Steve Lux, a health educator at Northern Illinois University in DeKalb, suggests developing your own “bag” of six or more stress-reduction techniques that meet the following criteria:

  • They work.
  • They’re enjoyable.
  • They’re versatile.

You’ll want to have options that can be used at different times of day, alone or with others, and based on the circumstances. Lux says, “Healthy stress handlers are never at a loss for an effective strategy.”

Sean Moundas, a psychologist at the University of New Hampshire in Durham, suggests the following ideas:

  • Connect with your supports.
  • Develop a meditative practice. (This can be deep breathing, walking, listening to music, or anything that clears your mind.)
  • Maintain a regular sleep, eating, and physical activity routine.
  • Make time for things that are fun and relaxing.
  • Discuss challenges with friends and family.

Nicole H., a student at Rochester Community and Technical College in Minnesota, has found guided meditation videos helpful, especially if the message is about reaching goals. She explains, “I’ve listened to recordings of a man or a woman with a very soft voice reminding me to stay focused and that I can do this. It’s quite relaxing.” Christina Berg, director of health education and prevention services at Colorado State University in Fort Collins, says small actions that don’t take much time can be a big help.

Lux says, “You can even go outside and scream at the top of your lungs!”

Moundas adds, “Psychological counseling can also be a helpful way to learn and practice effective coping strategies.” Sherry says, “Counseling is extremely beneficial for relieving stress. It can enlighten you about tools and techniques for [reducing] stress.”

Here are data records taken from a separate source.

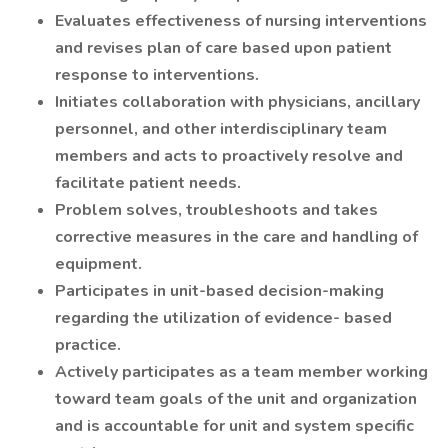
Evaluates effectiveness of nursing interventions
and revises plan of care based upon patient
response to interventions.
Initiates collaboration with physicians, ancillary
personnel, and other interdisciplinary team
members and acts to proactively resolve and
facilitate patient needs.
Problem solves, troubleshoots and takes
corrective measures in the care and handling of
equipment.
Participates in unit-based decision-making
regarding the utilization of evidence- based
practice.
Actively participates as a team member working
toward team goals of the unit and organization
and is accountable for unit and system specific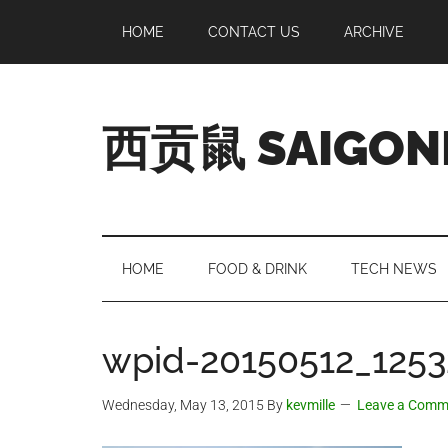
Skip
Skip
Skip
Skip
HOME
CONTACT US
ARCHIVE
to
to
to
to
main
secondary
primary
footer
content
menu
sidebar
西贡鼠 SAIGON
Perused,
Opinionated
Expat
Living
HOME
FOOD & DRINK
TECH NEWS
in
Saigon
wpid-20150512_1253
Wednesday, May 13, 2015
By
kevmille
Leave a Comm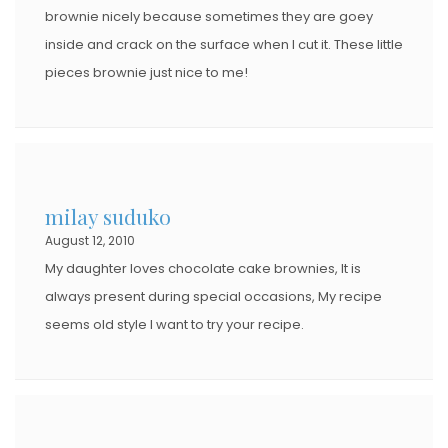
brownie nicely because sometimes they are goey
inside and crack on the surface when I cut it. These little
pieces brownie just nice to me!
milay suduko
August 12, 2010
My daughter loves chocolate cake brownies, It is
always present during special occasions, My recipe
seems old style I want to try your recipe.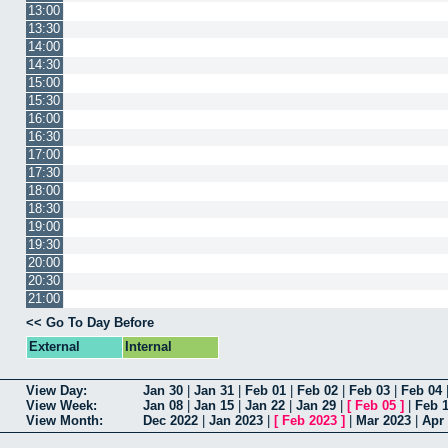
13:00
13:30
14:00
14:30
15:00
15:30
16:00
16:30
17:00
17:30
18:00
18:30
19:00
19:30
20:00
20:30
21:00
<< Go To Day Before
External
Internal
View Day:
Jan 30
|
Jan 31
|
Feb 01
|
Feb 02
|
Feb 03
|
Feb 04
View Week:
Jan 08
|
Jan 15
|
Jan 22
|
Jan 29
|
[
Feb 05
]
|
Feb 
View Month:
Dec 2022
|
Jan 2023
|
[
Feb 2023
]
|
Mar 2023
|
Apr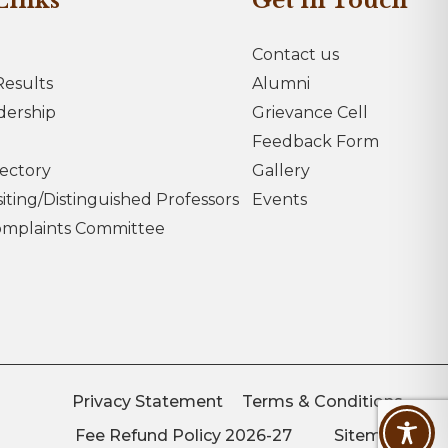
Links
Get in Touch
Contact us
esults
Alumni
dership
Grievance Cell
Feedback Form
rectory
Gallery
iting/Distinguished Professors
Events
omplaints Committee
Privacy Statement
Terms & Conditions
Fee Refund Policy 2026-27
Sitemap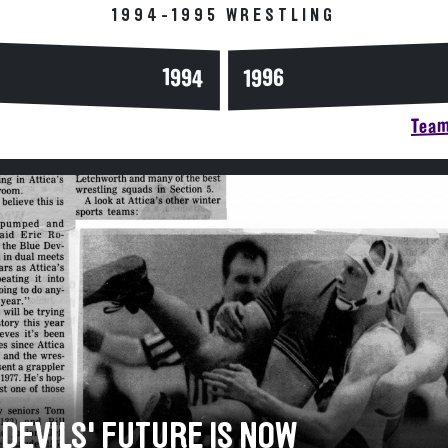
1994-1995 WRESTLING
1994
1996
Team
 DEVILS' FUTURE IS NOW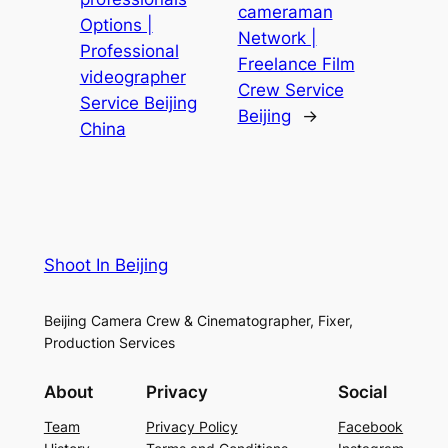
cameraman
Options |
Network |
Professional
Freelance Film
videographer
Crew Service
Service Beijing
Beijing
→
China
Shoot In Beijing
Beijing Camera Crew & Cinematographer, Fixer,
Production Services
About
Privacy
Social
Team
Privacy Policy
Facebook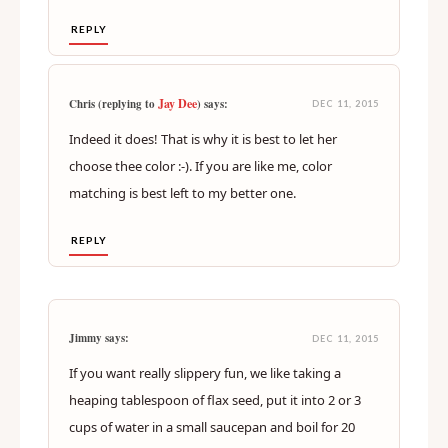
REPLY
Jay Dee
Chris (replying to
) says:
DEC 11, 2015
Indeed it does! That is why it is best to let her
choose thee color :-). If you are like me, color
matching is best left to my better one.
REPLY
Jimmy says:
DEC 11, 2015
If you want really slippery fun, we like taking a
heaping tablespoon of flax seed, put it into 2 or 3
cups of water in a small saucepan and boil for 20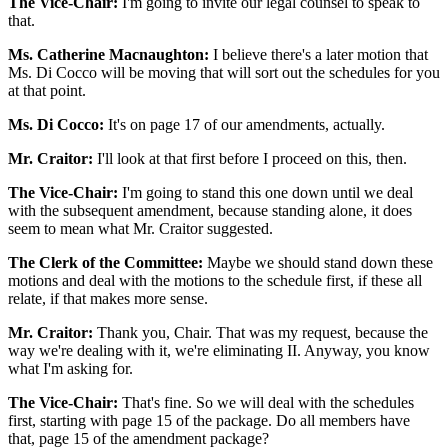
The Vice-Chair:
I'm going to invite our legal counsel to speak to
that.
Ms. Catherine Macnaughton:
I believe there's a later motion that
Ms. Di Cocco will be moving that will sort out the schedules for you
at that point.
Ms. Di Cocco:
It's on page 17 of our amendments, actually.
Mr. Craitor:
I'll look at that first before I proceed on this, then.
The Vice-Chair:
I'm going to stand this one down until we deal
with the subsequent amendment, because standing alone, it does
seem to mean what Mr. Craitor suggested.
The Clerk of the Committee:
Maybe we should stand down these
motions and deal with the motions to the schedule first, if these all
relate, if that makes more sense.
Mr. Craitor:
Thank you, Chair. That was my request, because the
way we're dealing with it, we're eliminating II. Anyway, you know
what I'm asking for.
The Vice-Chair:
That's fine. So we will deal with the schedules
first, starting with page 15 of the package. Do all members have
that, page 15 of the amendment package?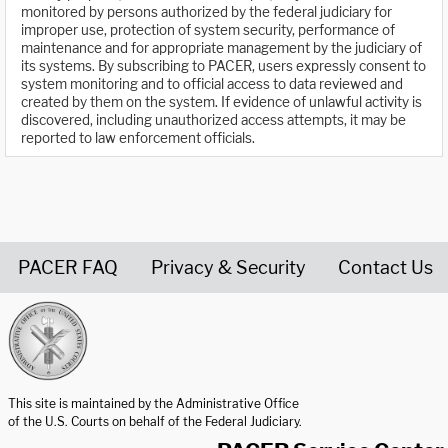
monitored by persons authorized by the federal judiciary for
improper use, protection of system security, performance of
maintenance and for appropriate management by the judiciary of
its systems. By subscribing to PACER, users expressly consent to
system monitoring and to official access to data reviewed and
created by them on the system. If evidence of unlawful activity is
discovered, including unauthorized access attempts, it may be
reported to law enforcement officials.
PACER FAQ
Privacy & Security
Contact Us
United States Courts home page
This site is maintained by the Administrative Office
of the U.S. Courts on behalf of the Federal Judiciary.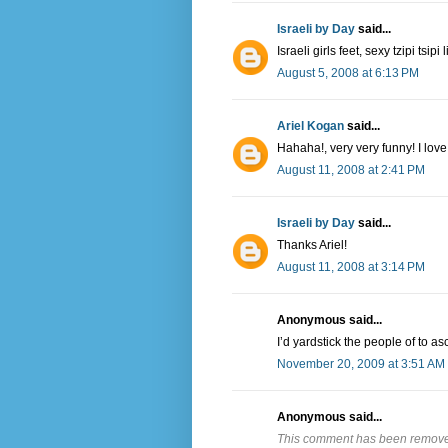
Israeli by Day
said...
Israeli girls feet, sexy tzipi tsi
August 5, 2008 at 6:13 PM
Ariel Kogan
said...
Hahaha!, very very funny! I lov
August 11, 2008 at 2:41 PM
Israeli by Day
said...
Thanks Ariel!
August 11, 2008 at 3:14 PM
Anonymous said...
I’d yardstick the people of to asc
November 20, 2009 at 3:51 AM
Anonymous said...
This comment has been removed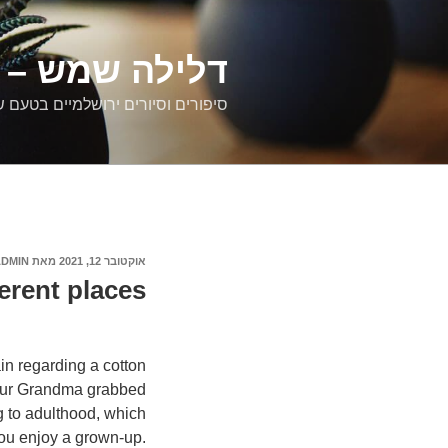
דילוג
לתוכן
רים ירושלמיים
ם וסיורים ירושלמיים בטעם של פעם
ADMIN
מאת
אוקטובר 12, 2021
פורסם
ב
ferent places:
n regarding a cotton
your Grandma grabbed
g to adulthood, which
you enjoy a grown-up.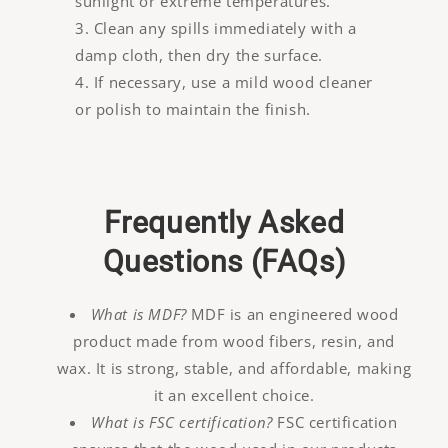
sunlight or extreme temperatures.
Clean any spills immediately with a
damp cloth, then dry the surface.
If necessary, use a mild wood cleaner
or polish to maintain the finish.
Frequently Asked
Questions (FAQs)
What is MDF?
MDF is an engineered wood
product made from wood fibers, resin, and
wax. It is strong, stable, and affordable, making
it an excellent choice.
What is FSC certification?
FSC certification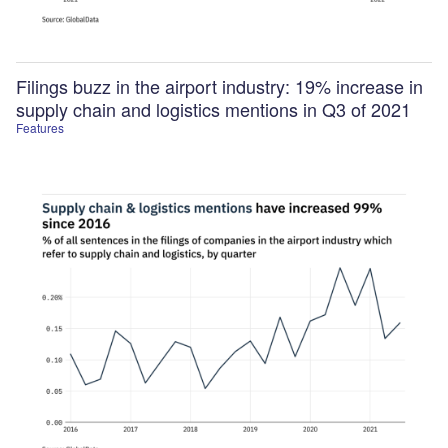
Filings buzz in the airport industry: 19% increase in
supply chain and logistics mentions in Q3 of 2021
Features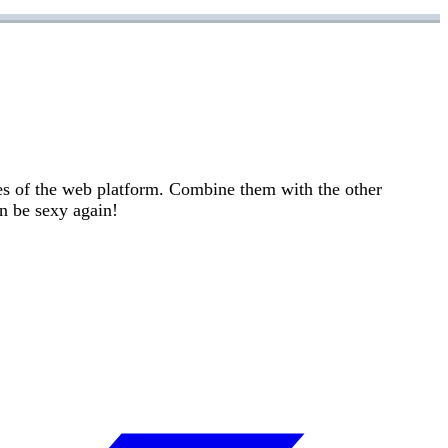
es of the web platform. Combine them with the other
n be sexy again!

The next time you feel like a hamster on a wheel (or a mouse in a small cage), think about the aspects of your personality or environment that may be influencing your experience of stress. Then find the solutions that work for you, and gradually integrate them into your life.

Take Action

  • Identify your stress triggers.
  • Examine if there are environmental factors you can adjust.
  • Think about how your past experiences may be affecting your stress level.
  • Develop strategies to manage pressure.
  • Talk with friends and family when you feel overwhelmed.